▶ _Exercise aim_: In the juggler shader sample, what is the vector offset in drawBall used for?

Start of Extract provided

Juggler

This sample displays a juggling pattern computed entirely in a shader.

// The 4x4 world view projection matrix.
float4x4 worldViewProjection : WORLDVIEWPROJECTION;

float theta;
float num;

// input parameters for our vertex shader
struct VertexShaderInput {
  float4 position : POSITION;
  float2 texCoord : TEXCOORD0;
};

// input parameters for our pixel shader
// also the output parameters for our vertex shader
struct PixelShaderInput {
  float4 position : POSITION;
  float2 texCoord : TEXCOORD0;
  float4 color : COLOR;
};

/**
 * vertexShaderMain - our vertex shader for the juggling texture
 */

PixelShaderInput vertexShaderMain(VertexShaderInput input) {
  PixelShaderInput output;

output.position = mul(input.position, worldViewProjection);
  output.texCoord = 4.0 * (input.texCoord - float2(0.5, 0.5));
  output.color = float4(1, 1, 1, 1);

return output;
}

float myLength(in float2 v) {
  return dot(v, v);
}

// Draw the balls in a single arc.
bool drawBall(in float t,
              in float pi,
              in float4 offset,
              in float num,
              in float2 source_hand,
              in float2 dest_hand,
              in float height_factor,
              in float baseline,
              in float ball_radius_2,
              in float hand_throw_offset,
              in float2 Z) {
  // Here map t from its current range of [0, 2 * num * pi) onto
  // [0, (num - 1) * pi] via adding an offset and modding, then map that to
  // [0, 1) via scaling.  The first mapping tells us where in the repeating
  // cycle we are, and the second mapping simplifies the calculation of the
  // parabola.
  // The vector offset is used to distinguish between balls in the same arc, but
  // out of phase.  At the beginning of this function, all the operations are
  // vectorized to save instructions; we get to calculate 4 ball positions for
  // the price of 1.  Then at the end we have to split out the results to do
  // the final checks.

End of Extract provided
Start of Source information

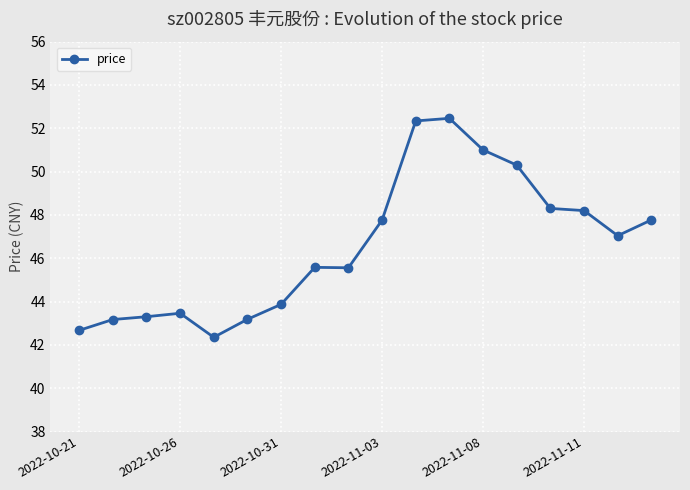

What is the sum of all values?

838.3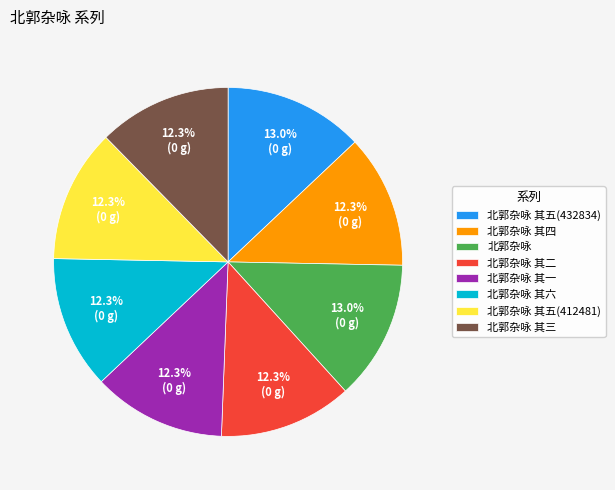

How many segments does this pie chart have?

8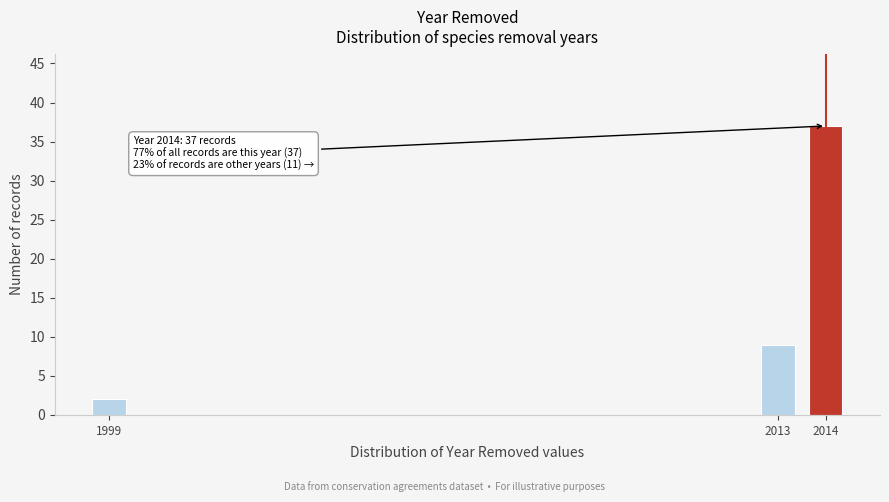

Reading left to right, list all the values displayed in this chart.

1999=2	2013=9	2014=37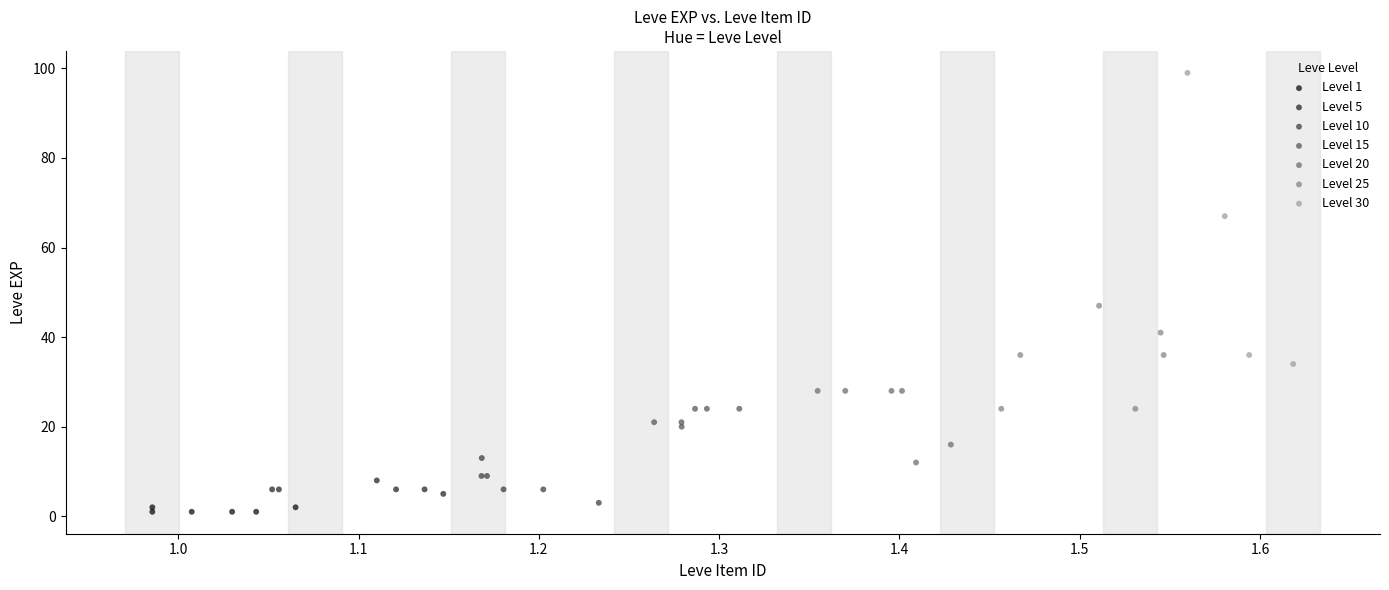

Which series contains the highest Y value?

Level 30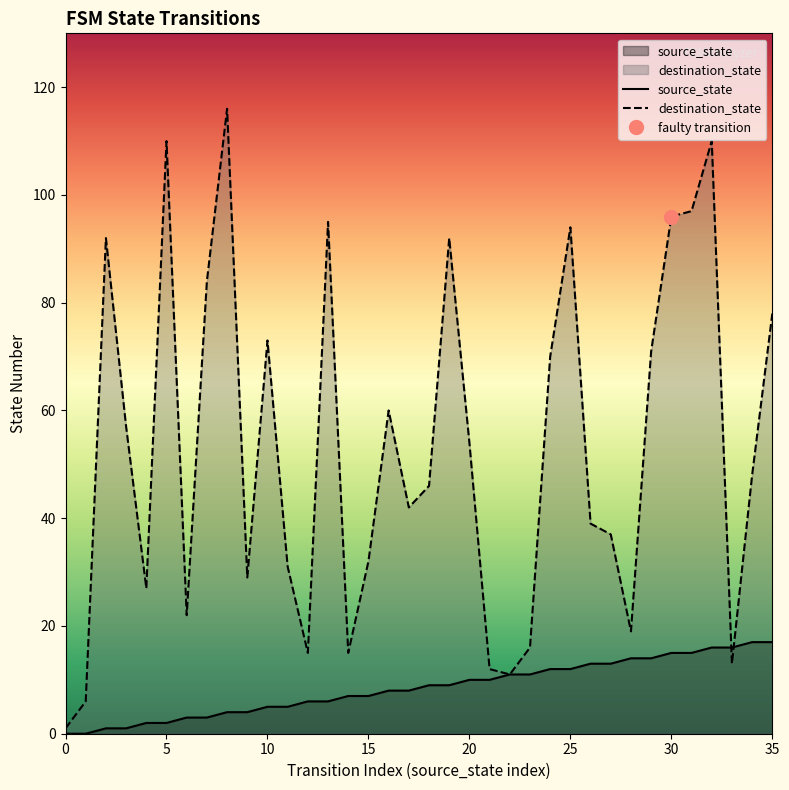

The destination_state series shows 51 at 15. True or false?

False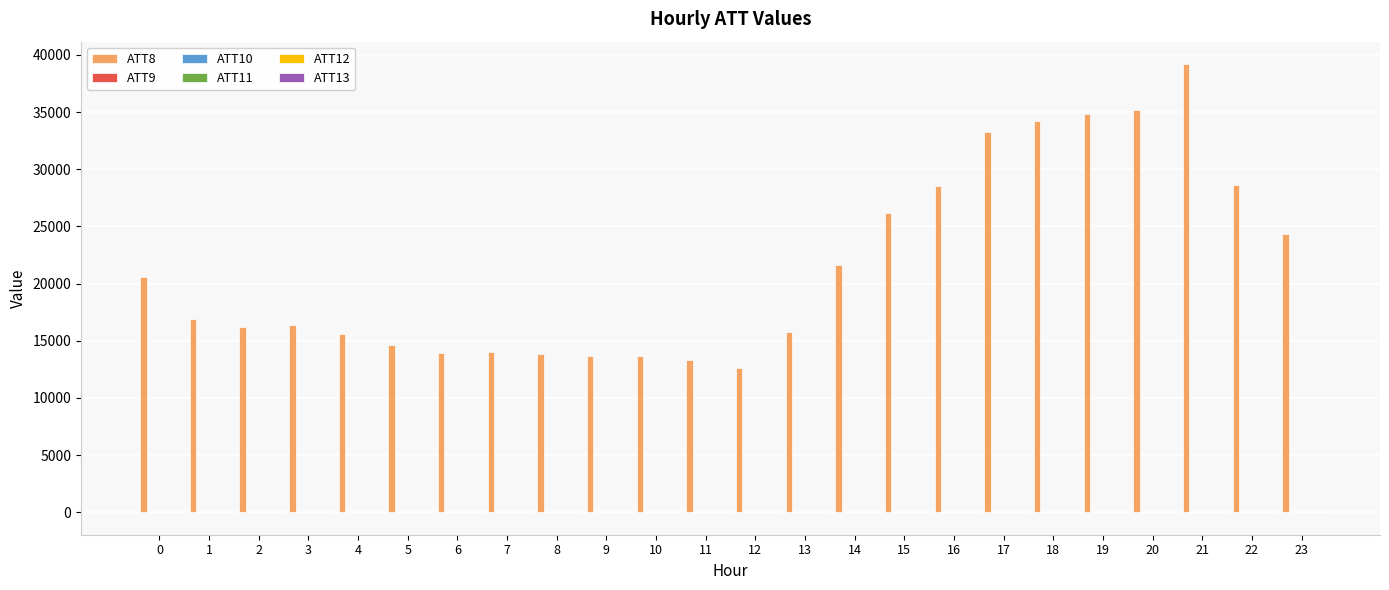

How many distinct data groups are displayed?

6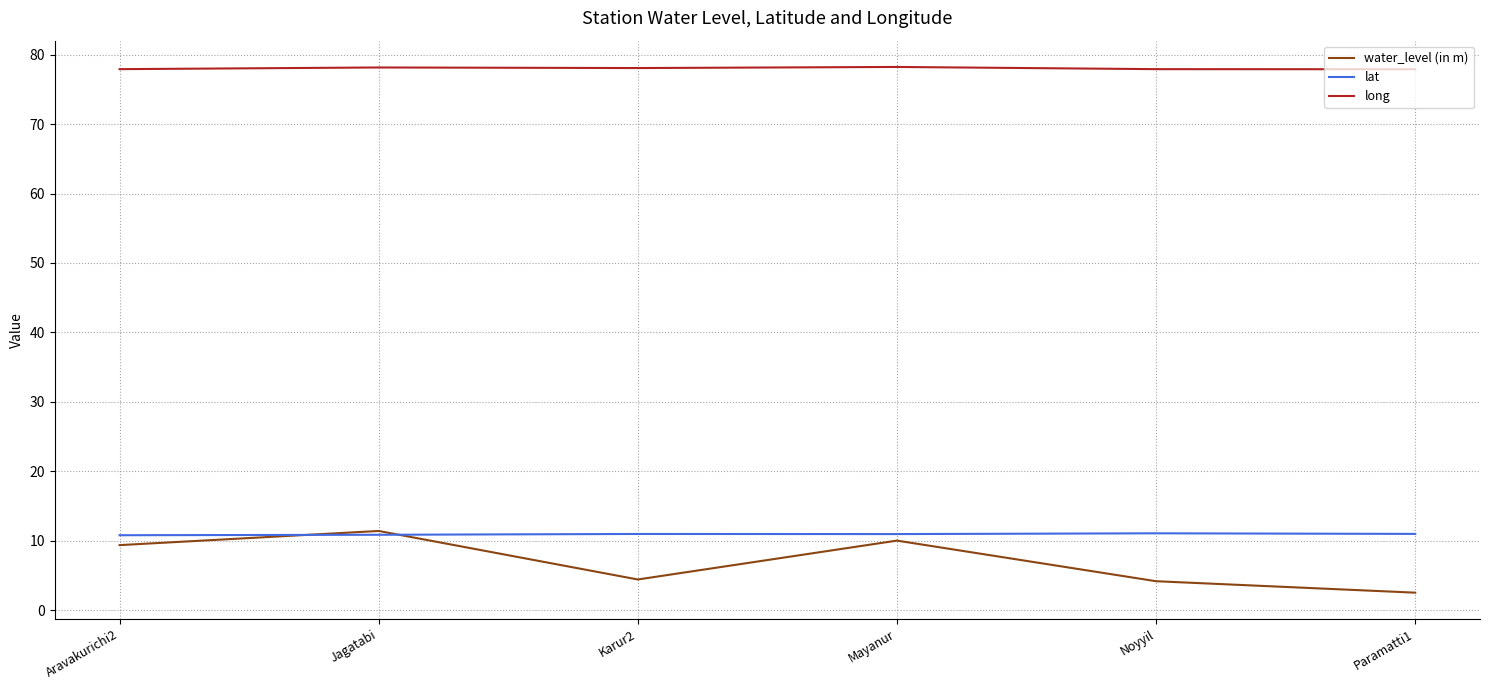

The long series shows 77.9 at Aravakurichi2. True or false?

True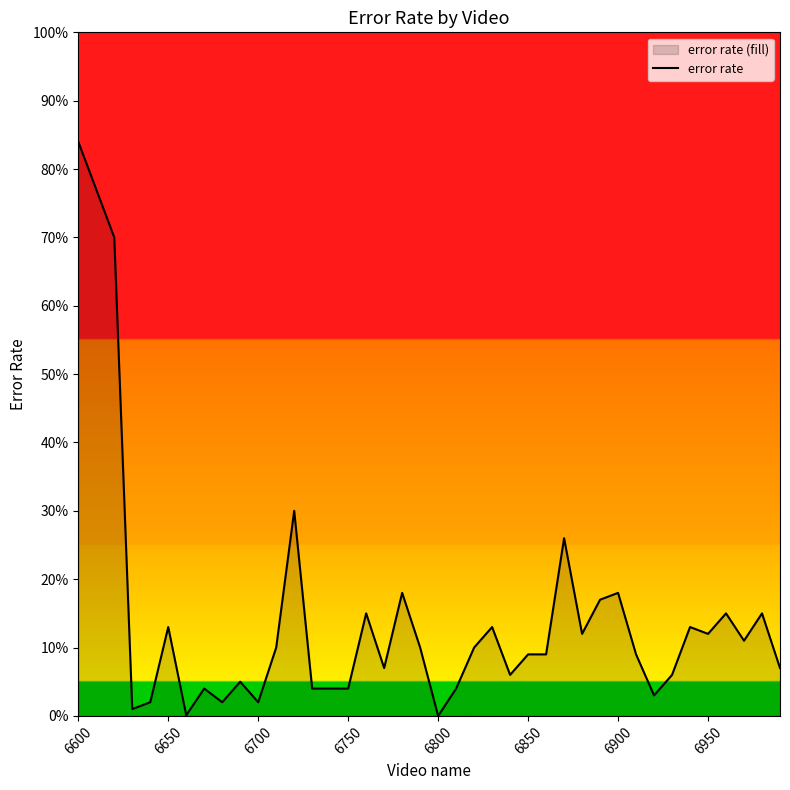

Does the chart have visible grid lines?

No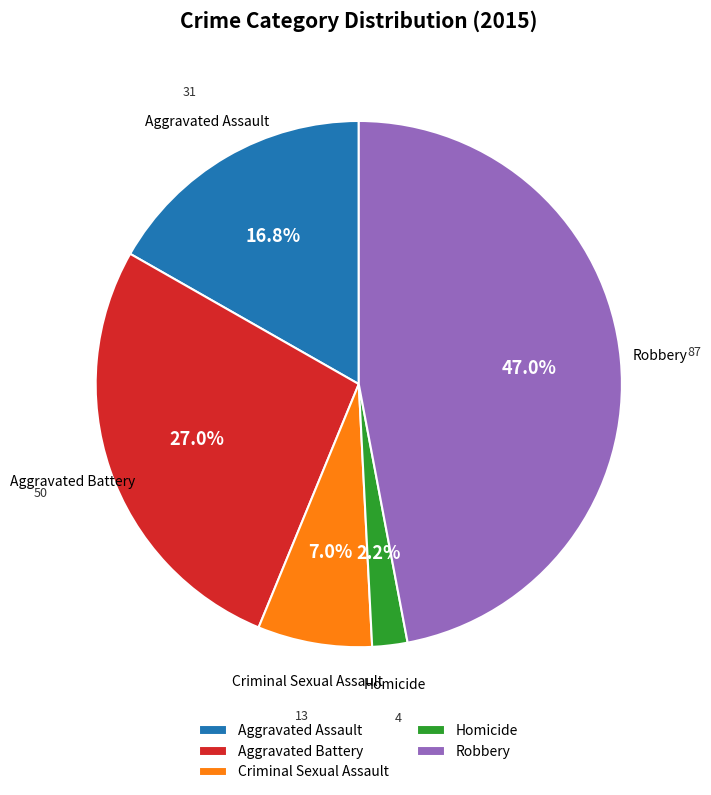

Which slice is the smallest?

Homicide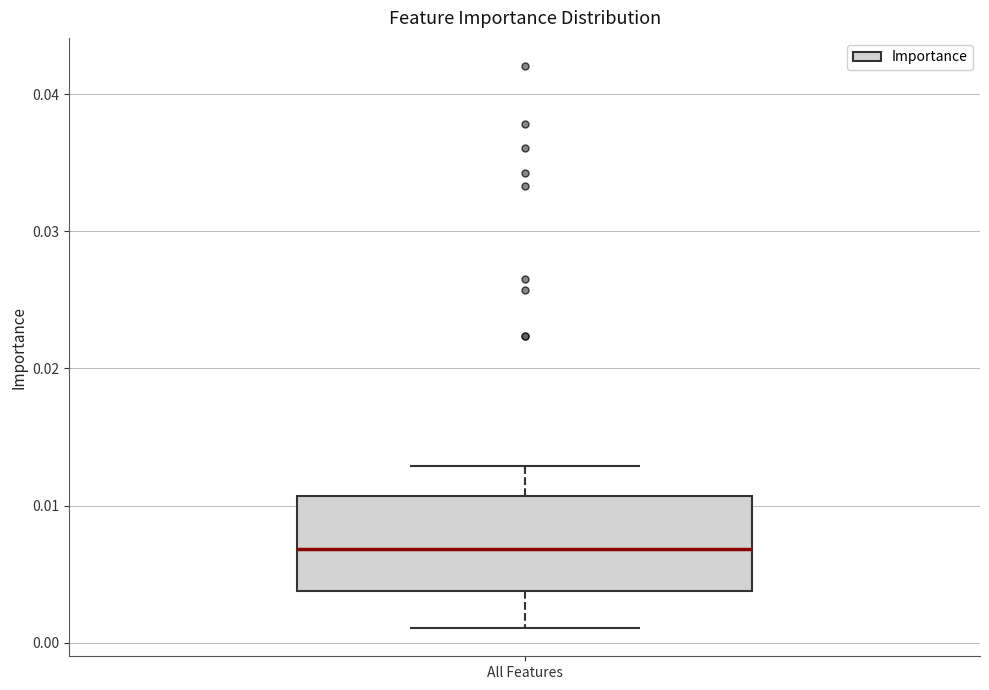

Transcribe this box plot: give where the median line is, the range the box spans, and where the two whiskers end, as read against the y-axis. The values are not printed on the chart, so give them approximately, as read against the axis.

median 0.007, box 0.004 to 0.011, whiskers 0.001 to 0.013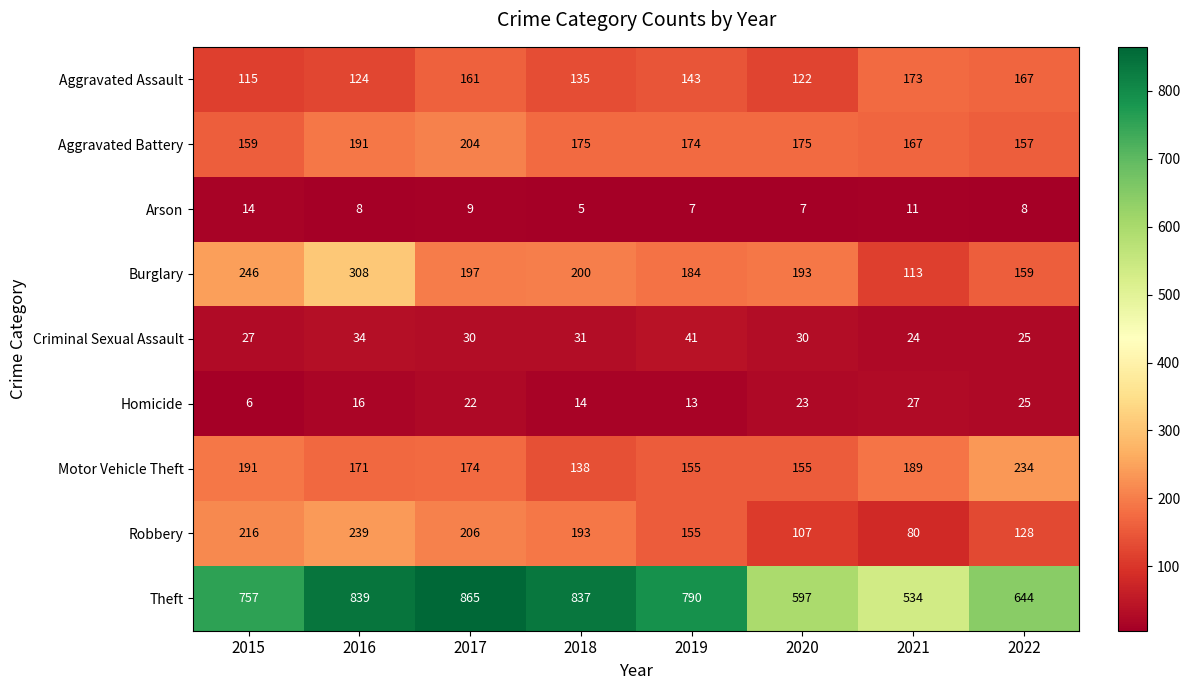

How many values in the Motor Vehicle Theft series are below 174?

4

End of Source information

▶ _Solution to this problem_: It distinguishes between balls in the same arc that are out of phase.